===== Excerpted data =====
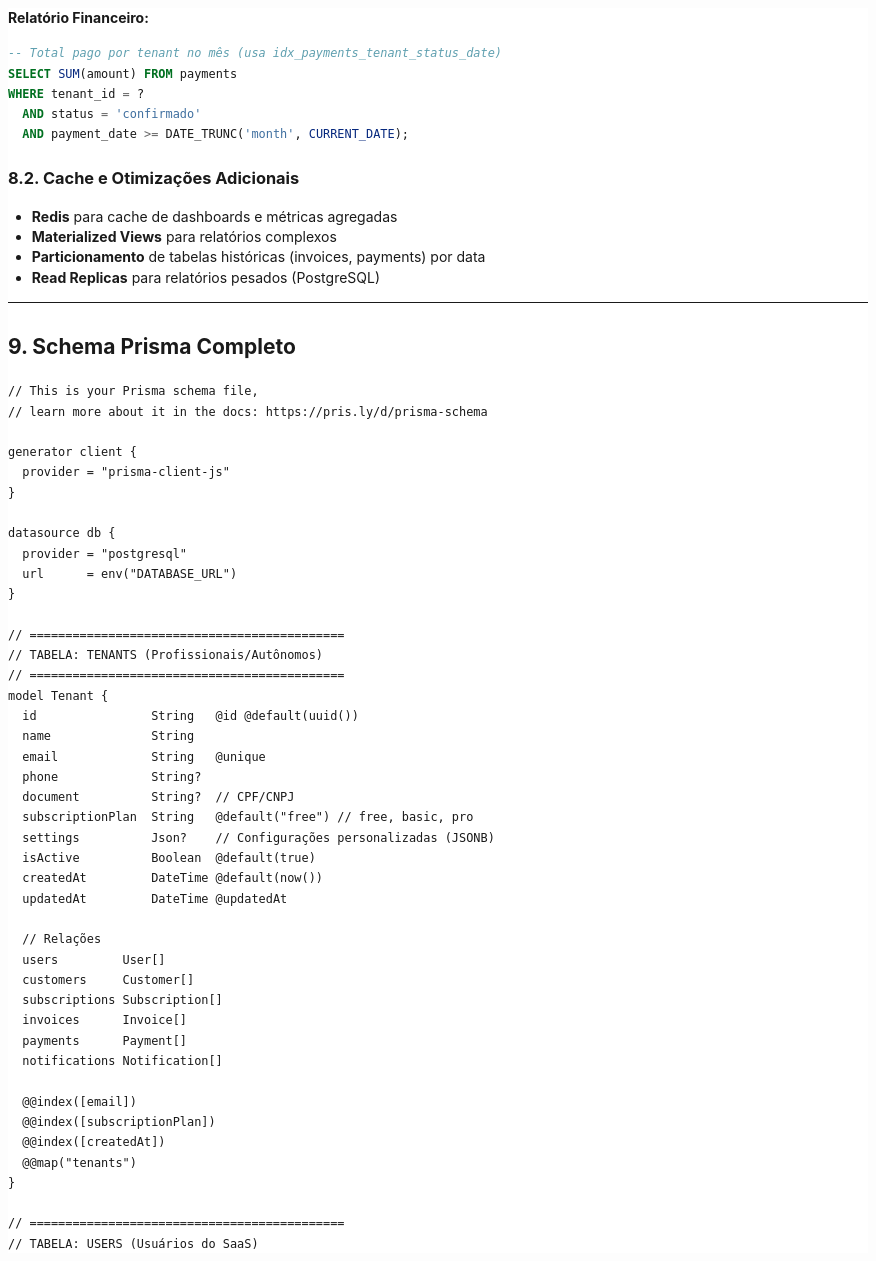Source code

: **Relatório Financeiro:**
```sql
-- Total pago por tenant no mês (usa idx_payments_tenant_status_date)
SELECT SUM(amount) FROM payments 
WHERE tenant_id = ? 
  AND status = 'confirmado' 
  AND payment_date >= DATE_TRUNC('month', CURRENT_DATE);
```

### 8.2. Cache e Otimizações Adicionais

- **Redis** para cache de dashboards e métricas agregadas
- **Materialized Views** para relatórios complexos
- **Particionamento** de tabelas históricas (invoices, payments) por data
- **Read Replicas** para relatórios pesados (PostgreSQL)

---

## 9. Schema Prisma Completo

```prisma
// This is your Prisma schema file,
// learn more about it in the docs: https://pris.ly/d/prisma-schema

generator client {
  provider = "prisma-client-js"
}

datasource db {
  provider = "postgresql"
  url      = env("DATABASE_URL")
}

// ============================================
// TABELA: TENANTS (Profissionais/Autônomos)
// ============================================
model Tenant {
  id                String   @id @default(uuid())
  name              String
  email             String   @unique
  phone             String?
  document          String?  // CPF/CNPJ
  subscriptionPlan  String   @default("free") // free, basic, pro
  settings          Json?    // Configurações personalizadas (JSONB)
  isActive          Boolean  @default(true)
  createdAt         DateTime @default(now())
  updatedAt         DateTime @updatedAt

  // Relações
  users         User[]
  customers     Customer[]
  subscriptions Subscription[]
  invoices      Invoice[]
  payments      Payment[]
  notifications Notification[]

  @@index([email])
  @@index([subscriptionPlan])
  @@index([createdAt])
  @@map("tenants")
}

// ============================================
// TABELA: USERS (Usuários do SaaS)
```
=====
▶ **Problem to solve**: Would you please set down the data above again exactly, without its pictures?

▶ **Written response**:
Source code

: **Relatório Financeiro:**
```sql
-- Total pago por tenant no mês (usa idx_payments_tenant_status_date)
SELECT SUM(amount) FROM payments 
WHERE tenant_id = ? 
  AND status = 'confirmado' 
  AND payment_date >= DATE_TRUNC('month', CURRENT_DATE);
```

### 8.2. Cache e Otimizações Adicionais

- **Redis** para cache de dashboards e métricas agregadas
- **Materialized Views** para relatórios complexos
- **Particionamento** de tabelas históricas (invoices, payments) por data
- **Read Replicas** para relatórios pesados (PostgreSQL)

---

## 9. Schema Prisma Completo

```prisma
// This is your Prisma schema file,
// learn more about it in the docs: https://pris.ly/d/prisma-schema

generator client {
  provider = "prisma-client-js"
}

datasource db {
  provider = "postgresql"
  url      = env("DATABASE_URL")
}

// ============================================
// TABELA: TENANTS (Profissionais/Autônomos)
// ============================================
model Tenant {
  id                String   @id @default(uuid())
  name              String
  email             String   @unique
  phone             String?
  document          String?  // CPF/CNPJ
  subscriptionPlan  String   @default("free") // free, basic, pro
  settings          Json?    // Configurações personalizadas (JSONB)
  isActive          Boolean  @default(true)
  createdAt         DateTime @default(now())
  updatedAt         DateTime @updatedAt

  // Relações
  users         User[]
  customers     Customer[]
  subscriptions Subscription[]
  invoices      Invoice[]
  payments      Payment[]
  notifications Notification[]

  @@index([email])
  @@index([subscriptionPlan])
  @@index([createdAt])
  @@map("tenants")
}

// ============================================
// TABELA: USERS (Usuários do SaaS)
```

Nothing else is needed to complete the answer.